>>>>>

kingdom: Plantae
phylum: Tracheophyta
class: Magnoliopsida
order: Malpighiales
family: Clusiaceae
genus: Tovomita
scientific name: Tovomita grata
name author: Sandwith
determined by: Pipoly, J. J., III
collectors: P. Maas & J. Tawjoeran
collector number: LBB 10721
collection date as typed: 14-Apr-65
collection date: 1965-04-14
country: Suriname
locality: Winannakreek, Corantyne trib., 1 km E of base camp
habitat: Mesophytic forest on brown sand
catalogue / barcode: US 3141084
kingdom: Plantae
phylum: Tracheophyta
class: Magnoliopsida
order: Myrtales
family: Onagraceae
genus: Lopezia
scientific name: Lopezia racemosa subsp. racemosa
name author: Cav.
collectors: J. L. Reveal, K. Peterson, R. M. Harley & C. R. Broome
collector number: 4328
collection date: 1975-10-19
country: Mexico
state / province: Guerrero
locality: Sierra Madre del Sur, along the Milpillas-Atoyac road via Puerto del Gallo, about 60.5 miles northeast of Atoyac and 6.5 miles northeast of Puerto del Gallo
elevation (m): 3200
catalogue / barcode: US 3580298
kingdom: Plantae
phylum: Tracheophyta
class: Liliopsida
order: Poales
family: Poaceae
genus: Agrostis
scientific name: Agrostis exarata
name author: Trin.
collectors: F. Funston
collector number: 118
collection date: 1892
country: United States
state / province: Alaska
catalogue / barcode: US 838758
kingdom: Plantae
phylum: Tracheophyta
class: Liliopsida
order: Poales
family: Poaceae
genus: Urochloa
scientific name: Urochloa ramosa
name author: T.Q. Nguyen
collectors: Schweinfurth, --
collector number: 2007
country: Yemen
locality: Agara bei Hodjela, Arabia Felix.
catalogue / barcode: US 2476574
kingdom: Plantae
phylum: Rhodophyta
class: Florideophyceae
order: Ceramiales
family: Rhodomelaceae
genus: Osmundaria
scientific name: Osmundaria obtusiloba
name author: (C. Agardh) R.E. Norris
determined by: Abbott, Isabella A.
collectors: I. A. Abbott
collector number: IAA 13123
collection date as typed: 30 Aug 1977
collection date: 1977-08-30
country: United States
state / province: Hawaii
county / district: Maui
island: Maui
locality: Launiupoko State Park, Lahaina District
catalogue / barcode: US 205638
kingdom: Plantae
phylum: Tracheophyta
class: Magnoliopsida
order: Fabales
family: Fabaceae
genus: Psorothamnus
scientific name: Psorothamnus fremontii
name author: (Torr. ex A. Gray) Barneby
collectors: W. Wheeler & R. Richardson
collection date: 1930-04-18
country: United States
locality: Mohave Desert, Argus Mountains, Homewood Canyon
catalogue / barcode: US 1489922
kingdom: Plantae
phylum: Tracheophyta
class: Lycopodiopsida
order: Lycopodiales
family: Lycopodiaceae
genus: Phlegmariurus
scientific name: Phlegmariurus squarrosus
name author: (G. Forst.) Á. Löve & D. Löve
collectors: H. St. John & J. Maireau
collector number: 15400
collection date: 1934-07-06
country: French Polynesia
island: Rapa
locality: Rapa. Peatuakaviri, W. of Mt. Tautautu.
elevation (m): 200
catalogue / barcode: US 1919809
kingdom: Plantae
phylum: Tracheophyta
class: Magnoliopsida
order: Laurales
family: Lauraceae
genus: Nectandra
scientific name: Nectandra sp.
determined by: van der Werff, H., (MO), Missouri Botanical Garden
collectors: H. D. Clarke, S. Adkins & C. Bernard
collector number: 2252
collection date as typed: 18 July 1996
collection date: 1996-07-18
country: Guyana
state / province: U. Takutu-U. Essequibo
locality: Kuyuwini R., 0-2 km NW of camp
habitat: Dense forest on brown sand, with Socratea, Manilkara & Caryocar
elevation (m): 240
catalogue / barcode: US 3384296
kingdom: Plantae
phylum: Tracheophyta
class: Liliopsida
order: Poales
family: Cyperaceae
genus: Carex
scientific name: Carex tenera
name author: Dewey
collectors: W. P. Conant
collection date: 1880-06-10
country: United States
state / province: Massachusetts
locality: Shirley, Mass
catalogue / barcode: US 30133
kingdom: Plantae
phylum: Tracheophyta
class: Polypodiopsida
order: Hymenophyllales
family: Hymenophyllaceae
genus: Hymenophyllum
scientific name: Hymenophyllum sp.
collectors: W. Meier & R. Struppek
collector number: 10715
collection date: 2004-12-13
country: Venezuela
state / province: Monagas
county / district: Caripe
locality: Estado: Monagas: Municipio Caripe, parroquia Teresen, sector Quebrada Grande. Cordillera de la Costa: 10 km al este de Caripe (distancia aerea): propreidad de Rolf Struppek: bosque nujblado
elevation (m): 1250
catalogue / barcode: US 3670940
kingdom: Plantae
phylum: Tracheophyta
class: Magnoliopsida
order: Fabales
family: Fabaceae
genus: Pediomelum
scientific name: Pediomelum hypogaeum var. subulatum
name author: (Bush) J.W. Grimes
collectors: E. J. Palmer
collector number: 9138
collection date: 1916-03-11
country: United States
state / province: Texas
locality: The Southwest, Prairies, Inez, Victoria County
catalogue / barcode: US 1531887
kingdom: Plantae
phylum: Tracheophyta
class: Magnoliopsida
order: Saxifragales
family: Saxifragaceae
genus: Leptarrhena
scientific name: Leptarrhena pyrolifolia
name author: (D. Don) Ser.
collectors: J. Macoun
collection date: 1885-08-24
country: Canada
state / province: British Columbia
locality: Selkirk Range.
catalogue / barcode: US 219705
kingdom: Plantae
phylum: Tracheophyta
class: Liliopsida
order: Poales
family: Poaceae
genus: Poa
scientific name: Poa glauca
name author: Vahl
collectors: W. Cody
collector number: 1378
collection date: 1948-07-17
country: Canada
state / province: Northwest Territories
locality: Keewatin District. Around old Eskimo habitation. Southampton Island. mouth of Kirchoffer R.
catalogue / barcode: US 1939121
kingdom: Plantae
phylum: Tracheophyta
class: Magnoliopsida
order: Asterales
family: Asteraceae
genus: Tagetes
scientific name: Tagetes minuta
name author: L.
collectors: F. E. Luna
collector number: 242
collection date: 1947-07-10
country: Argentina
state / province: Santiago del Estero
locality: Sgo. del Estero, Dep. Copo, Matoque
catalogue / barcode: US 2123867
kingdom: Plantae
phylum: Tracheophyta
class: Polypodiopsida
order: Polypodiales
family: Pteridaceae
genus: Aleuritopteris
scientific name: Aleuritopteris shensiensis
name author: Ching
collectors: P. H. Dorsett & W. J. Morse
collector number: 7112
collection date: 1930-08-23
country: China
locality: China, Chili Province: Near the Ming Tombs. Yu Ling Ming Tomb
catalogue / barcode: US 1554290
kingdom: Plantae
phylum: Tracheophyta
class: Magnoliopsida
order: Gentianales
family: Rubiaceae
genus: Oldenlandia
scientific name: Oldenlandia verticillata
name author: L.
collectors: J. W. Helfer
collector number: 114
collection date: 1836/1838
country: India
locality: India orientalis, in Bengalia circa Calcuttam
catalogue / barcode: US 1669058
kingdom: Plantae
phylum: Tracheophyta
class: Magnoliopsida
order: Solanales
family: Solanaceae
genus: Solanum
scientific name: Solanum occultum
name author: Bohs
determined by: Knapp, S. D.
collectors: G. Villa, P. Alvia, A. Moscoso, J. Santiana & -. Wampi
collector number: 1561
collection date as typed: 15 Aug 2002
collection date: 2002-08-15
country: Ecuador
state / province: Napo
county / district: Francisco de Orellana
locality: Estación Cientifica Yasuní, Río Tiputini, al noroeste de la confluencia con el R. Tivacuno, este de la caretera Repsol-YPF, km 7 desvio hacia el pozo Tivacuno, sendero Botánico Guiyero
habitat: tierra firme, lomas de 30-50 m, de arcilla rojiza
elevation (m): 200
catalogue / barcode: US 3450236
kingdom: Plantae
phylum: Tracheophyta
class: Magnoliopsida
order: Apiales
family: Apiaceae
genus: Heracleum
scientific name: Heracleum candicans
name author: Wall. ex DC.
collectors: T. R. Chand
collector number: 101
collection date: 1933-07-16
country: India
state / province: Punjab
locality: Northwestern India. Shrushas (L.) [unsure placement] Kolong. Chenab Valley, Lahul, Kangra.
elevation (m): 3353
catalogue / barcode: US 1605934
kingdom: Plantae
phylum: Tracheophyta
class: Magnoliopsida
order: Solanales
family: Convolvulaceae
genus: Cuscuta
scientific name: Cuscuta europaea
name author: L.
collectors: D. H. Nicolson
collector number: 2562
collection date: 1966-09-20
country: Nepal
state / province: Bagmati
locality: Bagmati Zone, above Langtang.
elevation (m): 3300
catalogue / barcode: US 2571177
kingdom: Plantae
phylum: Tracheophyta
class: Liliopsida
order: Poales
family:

<<<<<

Please copy out the rows above word for word, beginning with the line that contains "country: Yemen" and continuing through the line that contains "collectors: I. A. Abbott".

[Solution to this exercise]
country: Yemen
locality: Agara bei Hodjela, Arabia Felix.
catalogue / barcode: US 2476574
kingdom: Plantae
phylum: Rhodophyta
class: Florideophyceae
order: Ceramiales
family: Rhodomelaceae
genus: Osmundaria
scientific name: Osmundaria obtusiloba
name author: (C. Agardh) R.E. Norris
determined by: Abbott, Isabella A.
collectors: I. A. Abbott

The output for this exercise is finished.